The reaction by those fervently opposed to health insurance reform with a ‘public option’ raved, including suggestions that in Great Britain health officials rationed health care to the elderly, an accusation which British health officials quickly labeled as ‘simply rubbish’.
It is worth noting that the British doctor having divorced a patient’s ability to pay from his bedside decision-making has the opportunity to take a more holistic approach to elderly care including the concept of ‘social admittance’.
The concept of social admittance recognizes that there are occasions when a short stay in hospital is the best medicine for some elderly patients who are not at the time actually in need of urgent medical attention.Such use of medical facilities to forestall medical crises stands in sharp contrast to the bedside decision-making of their 'free enterprise' American counterpart.
The former professor of constitutional law, Barak Obama, had a responsibility to his students to expose his legal decision-making processes to them, the proverbial - thinking out loud.

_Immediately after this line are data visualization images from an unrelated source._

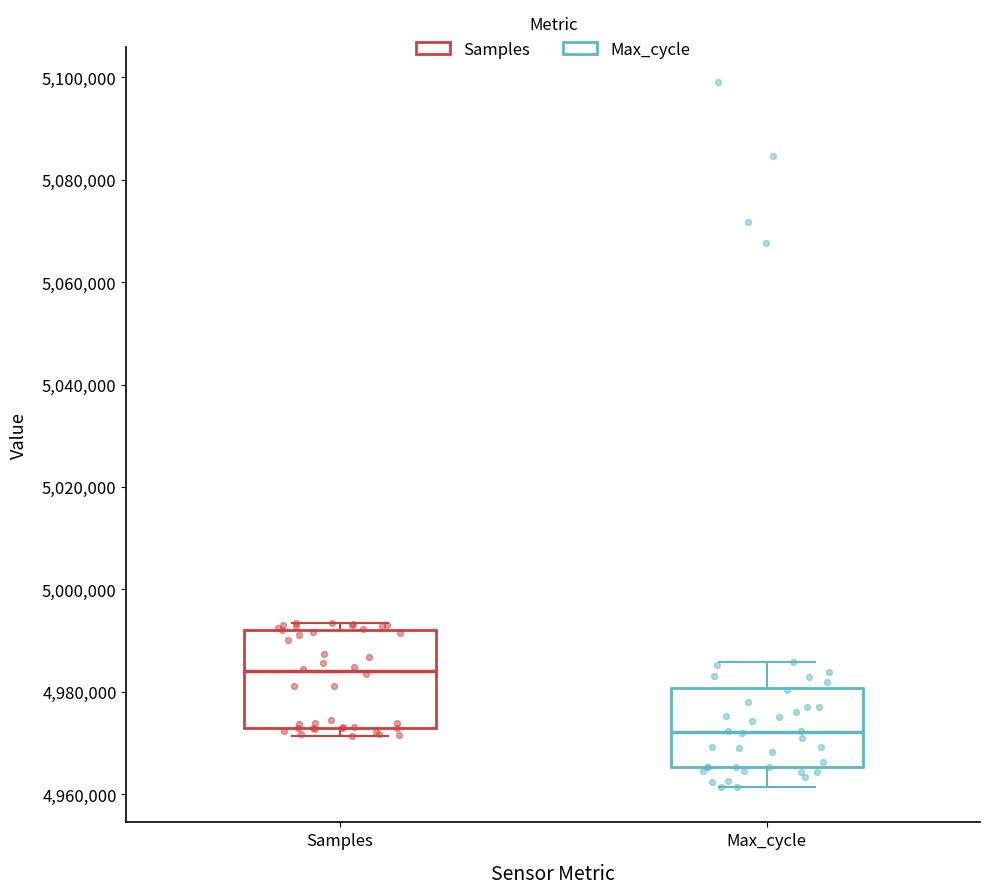

Where does the lower whisker of the box for Max_cycle end on the y-axis? The values are not printed on the chart, so give them approximately, as read against the axis.

4962000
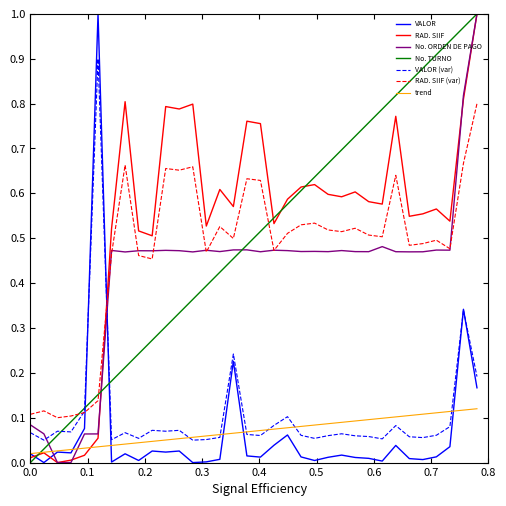

After their last crossing, which series has the higher values: VALOR or No. TURNO?

No. TURNO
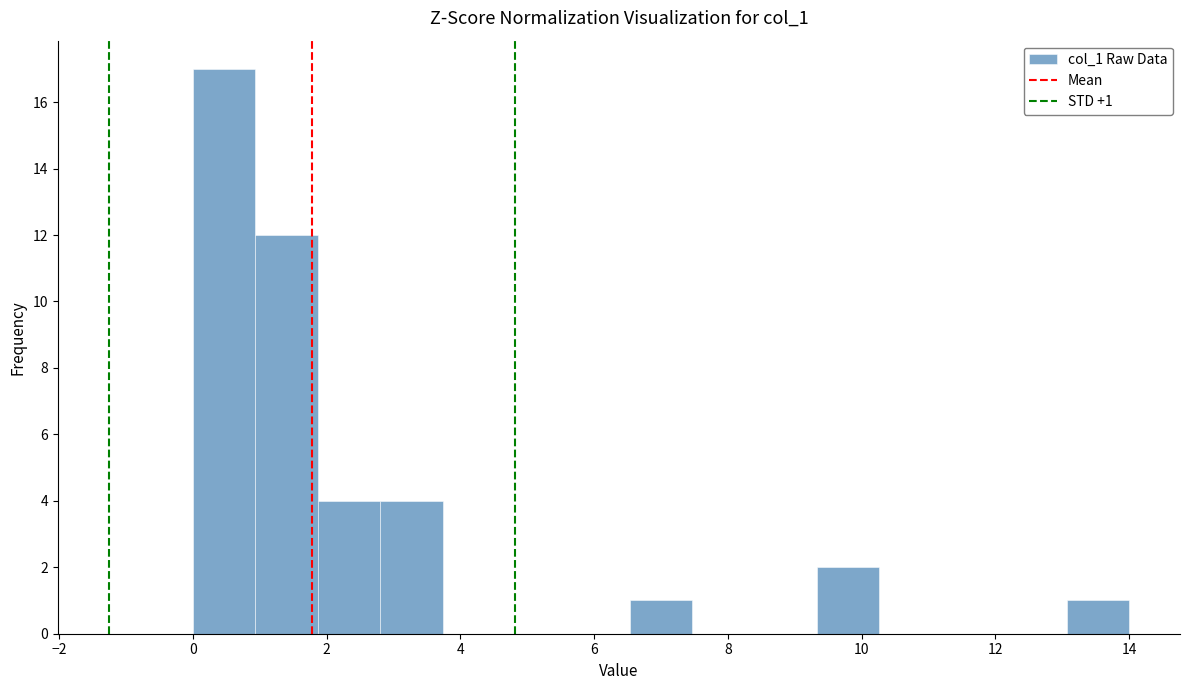

Over which range of the x-axis is the bar tallest?

0.0 to 1.0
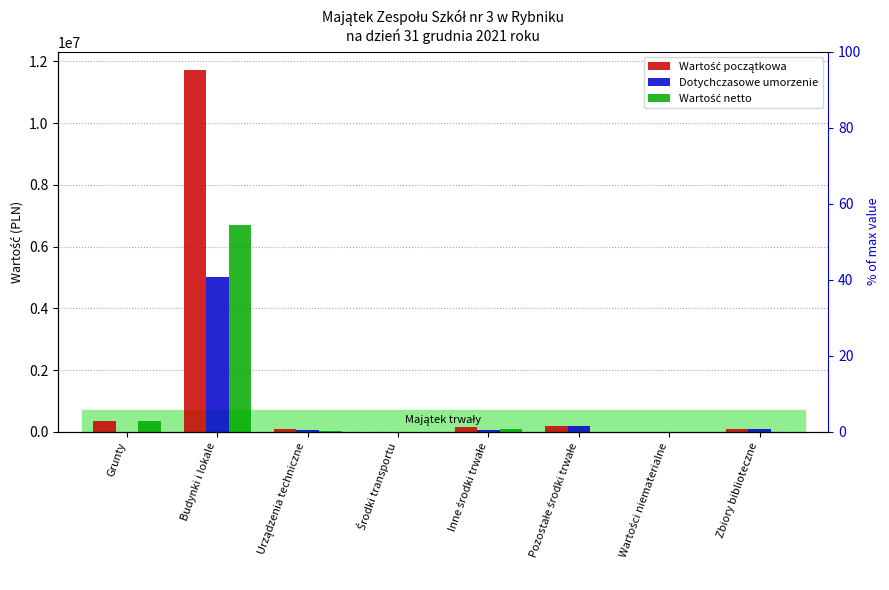

What is the greatest value displayed?

11728323.2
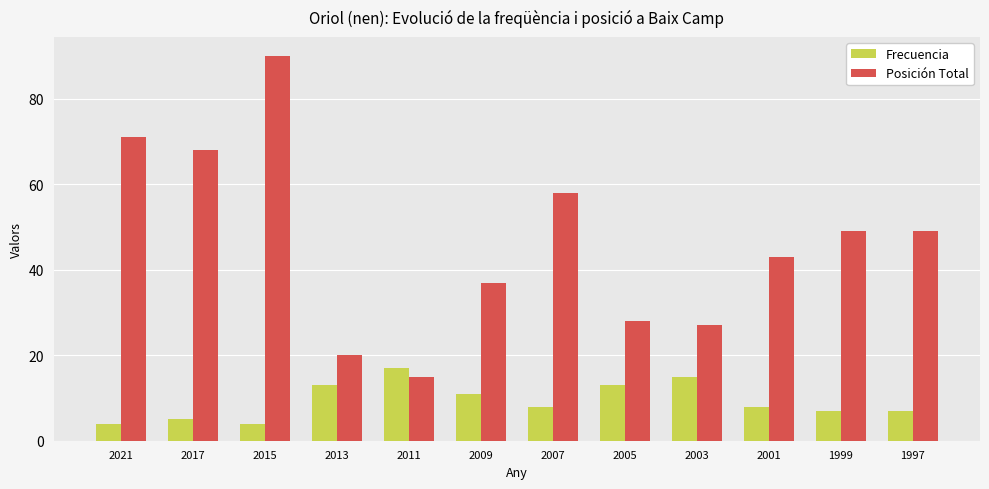

Which series has the widest spread of values?

Posición Total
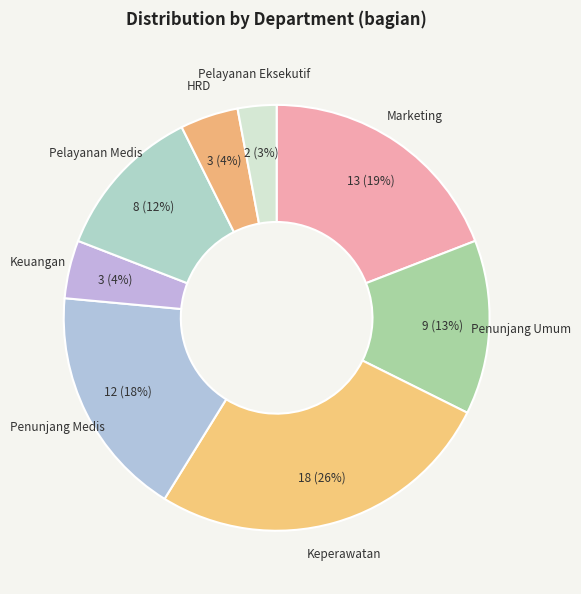

Is the sum of Keuangan and Keperawatan greater than half?

No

Those students in their future careers in law will be called upon to exhibit a high degree of judicial reasoning themselves, and exposure to the thinking of a legal scholar is instructive.
But, in an America stunned by the events 9/11 and more accustomed to recent leaders dictating policy rather than reasoning with them, President Obama must be blamed for insisting that the American people think for themselves.He is, of course, asking a great deal given the circumstances of this country in 2010.
Thinking about the health insurance reform debate, the opposition to reform have centered there arguments on three main topics, euthanasia, rationing and the idea that care would no longer be the best but merely adequate.
President Obama, perhaps a preamble to a health insurance reform bill could go a long way to address these fears.
‘The health care reform bill of 2009 does not permit euthanasia in any way, manner, shape, or form; and nothing in the written text of this bill nor in its intent shall permit or encourage rationing of health care facilities or opportunities for care; and without reservation this bill requires the highest standards of medical practice to be employed in the delivery of care, and for such care to be based on the evidence of best practice as a standard and not as a goal. No funds from this bill shall be used for the care of undocumented persons except for those from countries with whom we have agreements to care for each others citizens.’
After all, statements made by the president often have a swift and dramatic impact on real events.